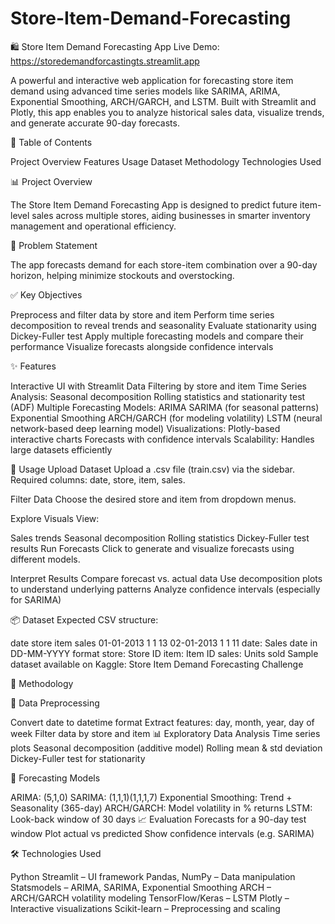 # Store-Item-Demand-Forecasting
🛍️ Store Item Demand Forecasting App
Live Demo: https://storedemandforcastingts.streamlit.app

A powerful and interactive web application for forecasting store item demand using advanced time series models like SARIMA, ARIMA, Exponential Smoothing, ARCH/GARCH, and LSTM. Built with Streamlit and Plotly, this app enables you to analyze historical sales data, visualize trends, and generate accurate 90-day forecasts.

📑 Table of Contents

Project Overview
Features
Usage
Dataset
Methodology
Technologies Used

📊 Project Overview

The Store Item Demand Forecasting App is designed to predict future item-level sales across multiple stores, aiding businesses in smarter inventory management and operational efficiency.

🎯 Problem Statement

The app forecasts demand for each store-item combination over a 90-day horizon, helping minimize stockouts and overstocking.

✅ Key Objectives

Preprocess and filter data by store and item
Perform time series decomposition to reveal trends and seasonality
Evaluate stationarity using Dickey-Fuller test
Apply multiple forecasting models and compare their performance
Visualize forecasts alongside confidence intervals

✨ Features

Interactive UI with Streamlit
Data Filtering by store and item
Time Series Analysis:
Seasonal decomposition
Rolling statistics and stationarity test (ADF)
Multiple Forecasting Models:
ARIMA
SARIMA (for seasonal patterns)
Exponential Smoothing
ARCH/GARCH (for modeling volatility)
LSTM (neural network-based deep learning model)
Visualizations:
Plotly-based interactive charts
Forecasts with confidence intervals
Scalability: Handles large datasets efficiently

🚀 Usage
Upload Dataset
Upload a .csv file (train.csv) via the sidebar.
Required columns: date, store, item, sales.

Filter Data
Choose the desired store and item from dropdown menus.

Explore Visuals
View:

Sales trends
Seasonal decomposition
Rolling statistics
Dickey-Fuller test results
Run Forecasts
Click to generate and visualize forecasts using different models.

Interpret Results
Compare forecast vs. actual data
Use decomposition plots to understand underlying patterns
Analyze confidence intervals (especially for SARIMA)

📦 Dataset
Expected CSV structure:

date	store	item	sales
01-01-2013	1	1	13
02-01-2013	1	1	11
date: Sales date in DD-MM-YYYY format
store: Store ID
item: Item ID
sales: Units sold
Sample dataset available on Kaggle: Store Item Demand Forecasting Challenge

🧠 Methodology

🔧 Data Preprocessing

Convert date to datetime format
Extract features: day, month, year, day of week
Filter data by store and item
📊 Exploratory Data Analysis
Time series plots
Seasonal decomposition (additive model)
Rolling mean & std deviation
Dickey-Fuller test for stationarity

🧮 Forecasting Models

ARIMA: (5,1,0)
SARIMA: (1,1,1)(1,1,1,7)
Exponential Smoothing: Trend + Seasonality (365-day)
ARCH/GARCH: Model volatility in % returns
LSTM: Look-back window of 30 days
📈 Evaluation
Forecasts for a 90-day test window
Plot actual vs predicted
Show confidence intervals (e.g. SARIMA)

🛠 Technologies Used

Python
Streamlit – UI framework
Pandas, NumPy – Data manipulation
Statsmodels – ARIMA, SARIMA, Exponential Smoothing
ARCH – ARCH/GARCH volatility modeling
TensorFlow/Keras – LSTM
Plotly – Interactive visualizations
Scikit-learn – Preprocessing and scaling
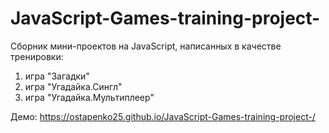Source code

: # JavaScript-Games-training-project-
Сборник мини-проектов на JavaScript, написанных в качестве тренировки:
1. игра "Загадки"
2. игра "Угадайка.Сингл"
3. игра "Угадайка.Мультиплеер"

Демо: https://ostapenko25.github.io/JavaScript-Games-training-project-/
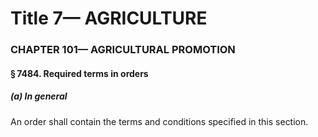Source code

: 
# Title 7— AGRICULTURE
### CHAPTER 101— AGRICULTURAL PROMOTION
#### § 7484. Required terms in orders
##### (a) In general

An order shall contain the terms and conditions specified in this section.
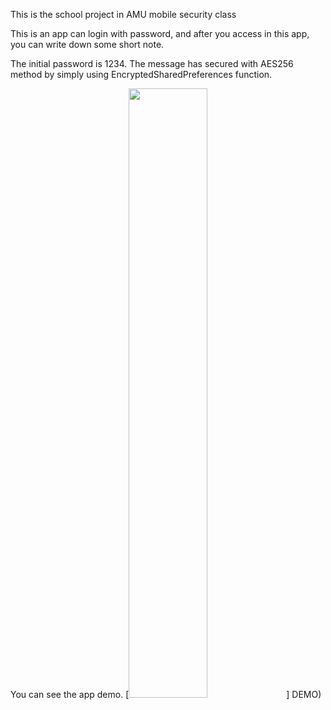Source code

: This is the school project in AMU mobile security class

This is an app can login with password, and after you access in this app,
     you can write down some short note.

The initial password is 1234.
The message has secured with AES256 method by simply using EncryptedSharedPreferences function.

You can see the app demo.
[<img src="[android-studio/BSM-3-sehyeon lee.mov](https://github.com/Seeeh-Leee/android-studio/blob/main/BSM-3-sehyeon%20lee.gif)https://github.com/Seeeh-Leee/android-studio/blob/main/BSM-3-sehyeon%20lee.gif" width="50%">] DEMO)


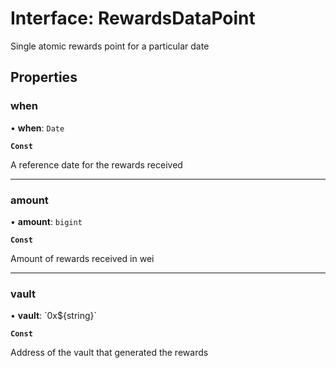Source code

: # Interface: RewardsDataPoint

Single atomic rewards point for a particular date

## Properties

### when

• **when**: `Date`

**`Const`**

A reference date for the rewards received

---

### amount

• **amount**: `bigint`

**`Const`**

Amount of rewards received in wei

---

### vault

• **vault**: \`0x$\{string}\`

**`Const`**

Address of the vault that generated the rewards
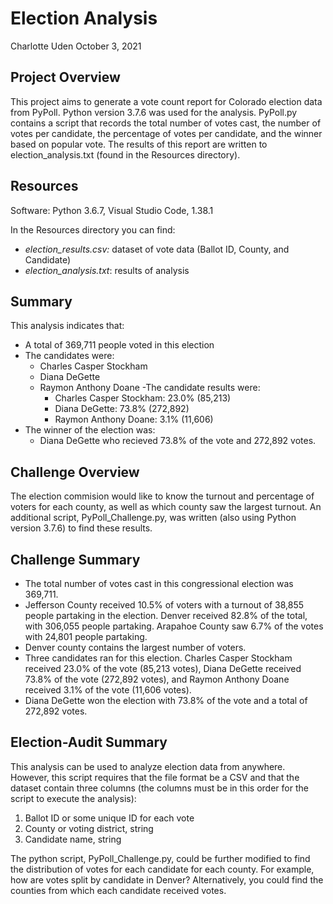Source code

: # Election Analysis
Charlotte Uden
October 3, 2021

## Project Overview
This project aims to generate a vote count report for Colorado election data from PyPoll. Python version 3.7.6 was used for the analysis. PyPoll.py contains a script that records the total number of votes cast, the number of votes per candidate, the percentage of votes per candidate, and the winner based on popular vote. 
The results of this report are written to election_analysis.txt (found in the Resources directory). 

## Resources
Software: Python 3.6.7, Visual Studio Code, 1.38.1

In the Resources directory you can find:
- *election_results.csv:* dataset of vote data (Ballot ID, County, and Candidate)
- *election_analysis.txt*: results of analysis

## Summary 
This analysis indicates that:

  - A total of 369,711 people voted in this election
  - The candidates were:
    - Charles Casper Stockham
    - Diana DeGette
    - Raymon Anthony Doane
  -The candidate results were: 
      - Charles Casper Stockham: 23.0% (85,213)
      - Diana DeGette: 73.8% (272,892)
      - Raymon Anthony Doane: 3.1% (11,606)
   - The winner of the election was:
      - Diana DeGette who recieved 73.8% of the vote and 272,892 votes. 

## Challenge Overview
The election commision would like to know the turnout and percentage of voters for each county, as well as which county saw the largest turnout. An additional script, PyPoll_Challenge.py, was written (also using Python version 3.7.6) to find these results. 

## Challenge Summary
  * The total number of votes cast in this congressional election was 369,711.
  * Jefferson County received 10.5% of voters with a turnout of 38,855 people partaking in the election. Denver received 82.8% of the total, with 306,055 people partaking. Arapahoe County saw 6.7% of the votes with 24,801 people partaking. 
  * Denver county contains the largest number of voters. 
  * Three candidates ran for this election. Charles Casper Stockham received 23.0% of the vote (85,213 votes), Diana DeGette received 73.8% of the vote (272,892 votes), and Raymon Anthony Doane received 3.1% of the vote (11,606 votes).
  * Diana DeGette won the election with 73.8% of the vote and a total of 272,892 votes. 

## Election-Audit Summary
This analysis can be used to analyze election data from anywhere. However, this script requires that the file format be a CSV and that the dataset contain three columns (the columns must be in this order for the script to execute the analysis): 
  1. Ballot ID or some unique ID for each vote
  2. County or voting district, string
  3. Candidate name, string

The python script, PyPoll_Challenge.py, could be further modified to find the distribution of votes for each candidate for each county. For example, how are votes split by candidate in Denver? Alternatively, you could find the counties from which each candidate received votes. 
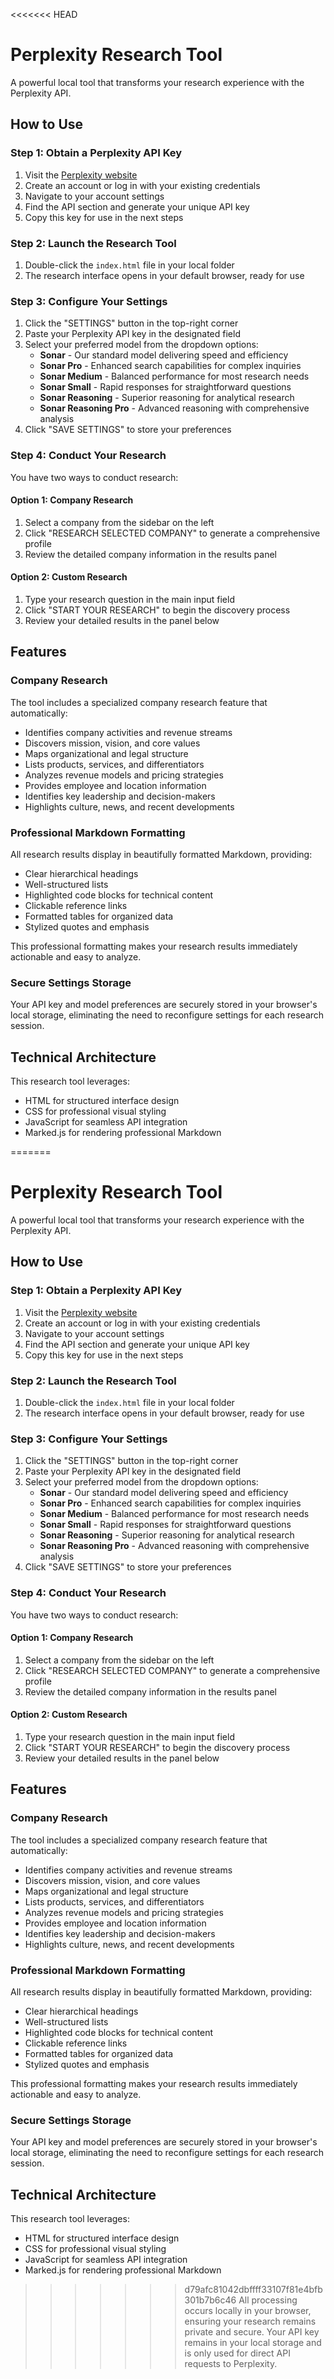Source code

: <<<<<<< HEAD
# Perplexity Research Tool

A powerful local tool that transforms your research experience with the Perplexity API.

## How to Use

### Step 1: Obtain a Perplexity API Key

1. Visit the [Perplexity website](https://www.perplexity.ai/)
2. Create an account or log in with your existing credentials
3. Navigate to your account settings
4. Find the API section and generate your unique API key
5. Copy this key for use in the next steps

### Step 2: Launch the Research Tool

1. Double-click the `index.html` file in your local folder
2. The research interface opens in your default browser, ready for use

### Step 3: Configure Your Settings

1. Click the "SETTINGS" button in the top-right corner
2. Paste your Perplexity API key in the designated field
3. Select your preferred model from the dropdown options:
   - **Sonar** - Our standard model delivering speed and efficiency
   - **Sonar Pro** - Enhanced search capabilities for complex inquiries
   - **Sonar Medium** - Balanced performance for most research needs
   - **Sonar Small** - Rapid responses for straightforward questions
   - **Sonar Reasoning** - Superior reasoning for analytical research
   - **Sonar Reasoning Pro** - Advanced reasoning with comprehensive analysis
4. Click "SAVE SETTINGS" to store your preferences

### Step 4: Conduct Your Research

You have two ways to conduct research:

#### Option 1: Company Research
1. Select a company from the sidebar on the left
2. Click "RESEARCH SELECTED COMPANY" to generate a comprehensive profile
3. Review the detailed company information in the results panel

#### Option 2: Custom Research
1. Type your research question in the main input field
2. Click "START YOUR RESEARCH" to begin the discovery process
3. Review your detailed results in the panel below

## Features

### Company Research
The tool includes a specialized company research feature that automatically:
- Identifies company activities and revenue streams
- Discovers mission, vision, and core values
- Maps organizational and legal structure
- Lists products, services, and differentiators
- Analyzes revenue models and pricing strategies
- Provides employee and location information
- Identifies key leadership and decision-makers
- Highlights culture, news, and recent developments

### Professional Markdown Formatting

All research results display in beautifully formatted Markdown, providing:

- Clear hierarchical headings
- Well-structured lists
- Highlighted code blocks for technical content
- Clickable reference links
- Formatted tables for organized data
- Stylized quotes and emphasis

This professional formatting makes your research results immediately actionable and easy to analyze.

### Secure Settings Storage

Your API key and model preferences are securely stored in your browser's local storage, eliminating the need to reconfigure settings for each research session.

## Technical Architecture

This research tool leverages:
- HTML for structured interface design
- CSS for professional visual styling
- JavaScript for seamless API integration
- Marked.js for rendering professional Markdown

=======
# Perplexity Research Tool

A powerful local tool that transforms your research experience with the Perplexity API.

## How to Use

### Step 1: Obtain a Perplexity API Key

1. Visit the [Perplexity website](https://www.perplexity.ai/)
2. Create an account or log in with your existing credentials
3. Navigate to your account settings
4. Find the API section and generate your unique API key
5. Copy this key for use in the next steps

### Step 2: Launch the Research Tool

1. Double-click the `index.html` file in your local folder
2. The research interface opens in your default browser, ready for use

### Step 3: Configure Your Settings

1. Click the "SETTINGS" button in the top-right corner
2. Paste your Perplexity API key in the designated field
3. Select your preferred model from the dropdown options:
   - **Sonar** - Our standard model delivering speed and efficiency
   - **Sonar Pro** - Enhanced search capabilities for complex inquiries
   - **Sonar Medium** - Balanced performance for most research needs
   - **Sonar Small** - Rapid responses for straightforward questions
   - **Sonar Reasoning** - Superior reasoning for analytical research
   - **Sonar Reasoning Pro** - Advanced reasoning with comprehensive analysis
4. Click "SAVE SETTINGS" to store your preferences

### Step 4: Conduct Your Research

You have two ways to conduct research:

#### Option 1: Company Research
1. Select a company from the sidebar on the left
2. Click "RESEARCH SELECTED COMPANY" to generate a comprehensive profile
3. Review the detailed company information in the results panel

#### Option 2: Custom Research
1. Type your research question in the main input field
2. Click "START YOUR RESEARCH" to begin the discovery process
3. Review your detailed results in the panel below

## Features

### Company Research
The tool includes a specialized company research feature that automatically:
- Identifies company activities and revenue streams
- Discovers mission, vision, and core values
- Maps organizational and legal structure
- Lists products, services, and differentiators
- Analyzes revenue models and pricing strategies
- Provides employee and location information
- Identifies key leadership and decision-makers
- Highlights culture, news, and recent developments

### Professional Markdown Formatting

All research results display in beautifully formatted Markdown, providing:

- Clear hierarchical headings
- Well-structured lists
- Highlighted code blocks for technical content
- Clickable reference links
- Formatted tables for organized data
- Stylized quotes and emphasis

This professional formatting makes your research results immediately actionable and easy to analyze.

### Secure Settings Storage

Your API key and model preferences are securely stored in your browser's local storage, eliminating the need to reconfigure settings for each research session.

## Technical Architecture

This research tool leverages:
- HTML for structured interface design
- CSS for professional visual styling
- JavaScript for seamless API integration
- Marked.js for rendering professional Markdown

>>>>>>> d79afc81042dbffff33107f81e4bfb301b7b6c46
All processing occurs locally in your browser, ensuring your research remains private and secure. Your API key remains in your local storage and is only used for direct API requests to Perplexity.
* * * * * * *
Assigned task
Please write out exactly, and only, the lines from the beginning of the entries through the line containing "Apply multiple forecasting", including both and skipping all pictures.

Task output
 # Store-Item-Demand-Forecasting
🛍️ Store Item Demand Forecasting App
Live Demo: https://storedemandforcastingts.streamlit.app

A powerful and interactive web application for forecasting store item demand using advanced time series models like SARIMA, ARIMA, Exponential Smoothing, ARCH/GARCH, and LSTM. Built with Streamlit and Plotly, this app enables you to analyze historical sales data, visualize trends, and generate accurate 90-day forecasts.

📑 Table of Contents

Project Overview
Features
Usage
Dataset
Methodology
Technologies Used

📊 Project Overview

The Store Item Demand Forecasting App is designed to predict future item-level sales across multiple stores, aiding businesses in smarter inventory management and operational efficiency.

🎯 Problem Statement

The app forecasts demand for each store-item combination over a 90-day horizon, helping minimize stockouts and overstocking.

✅ Key Objectives

Preprocess and filter data by store and item
Perform time series decomposition to reveal trends and seasonality
Evaluate stationarity using Dickey-Fuller test
Apply multiple forecasting models and compare their performance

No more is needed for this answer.